We asked the 12 Kyogle Council candidates about the upgrade to Kyogle CBD.
The four options being considered by the council are:
Option 1 – 40kph zone through town centre, replace centre parking between Stratheden Street and Kyogle Road with angle parking and reversing lane, retain town clock in current location, maximise green space, final design would see reduction in car parking of around 75 spaces or a 27% reduction
Option 2 – town clock relocated, 40kph zone through town centre, replace centre parking between Stratheden Street and Kyogle Road with angle parking and reversing lane, town clock moved to Stratheden St Plaza area, final design would see reduction in car parking of around 42 spaces (15% reduction)
Option 3 – retain centre parking and improve landscaping, 40kph zone through town centre, retain current parking arrangements, retain town clock in current location, maximise green space, final design would see a reduction in car parking of around 36 spaces (13% reduction)
Option 4 – no changes other than 40kph zone, 40kph zone through town centre, retain current parking arrangements, retain town clock in current location, no additional landscaping or seating or gardens, no loss of parking spaces on Summerland Way
Research the topic for yourself on the Kyogle Council website and read what your potential future councillors have to say.
We asked all candidates:
What should be done in the upgrade plan for the CBD?
Danielle Mulholland: There was a draft plan put out on public display and commentary from the community. Please note the term ‘draft’. Council has been lobbied for years to beautify the main street in Kyogle and this plan, which has four options, is the first step towards achieving this goal. I expect there will be further drafts until we have a plan that everyone can get on board with.
Robert Cullen: I’m strongly against changing the main street. Centre parking and the town clock are part of Kyogle’s country town character and history. The beauty is the view down the street to the magnificent mountains to the north. Don’t clutter the street. Don’t reduce parking spaces. These plans showed council are out of touch with the people.
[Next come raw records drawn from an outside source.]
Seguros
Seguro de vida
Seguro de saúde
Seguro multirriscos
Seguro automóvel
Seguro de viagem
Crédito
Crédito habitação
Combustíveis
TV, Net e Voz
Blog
Vickie Steward: Retain the centre parking and parking at the rear of the shops, if possible, with alley access to the main street. Without obstructing footpath access, provide additional seating, flower/herb beds and bicycle parking outside key shops, maybe taking a few parallel parking spaces. Introduce a 30km/h zone for pedestrian safety, a goal of zero shop vacancy and summer shade.
Simon Dejoux: This depends on the community. The initial options were designed to generate discussion and suggestions and ensure as many people as possible got to have a say. Before plans are finalised, we need to ensure that they reflect the views of as many people as possible with the aim of retaining and showcasing the best that Kyogle has to offer.
James Murray: The upgrade plan needs scrapping and put the money into a large truck-friendly roundabout at the Sixty-six. Reducing parking spaces isn’t in the interests of shopkeepers. The area around the railway station could be done up as a place to lunch in the shade. Large trees, especially figs and rainforest species are not town friendly and can cause havoc with footpaths and water and sewerage. Bring back rose gardens.
John Burley: Upgrade more open spaces and have pedestrian access to community facilities and landscaping that keeps the rainforest and art deco themes. Completion of Stratheden St and Roxy Lane precinct has $2 million funding secured. The community needs more consultation on the main street
Tom Cooper: To be honest with your readers, having not served on the current council, I don’t feel well enough informed to comment on this issue. However, if I am fortunate enough to be elected on December 4, I commit to revisiting the current plan and seeking further community engagement before a decision is finalised.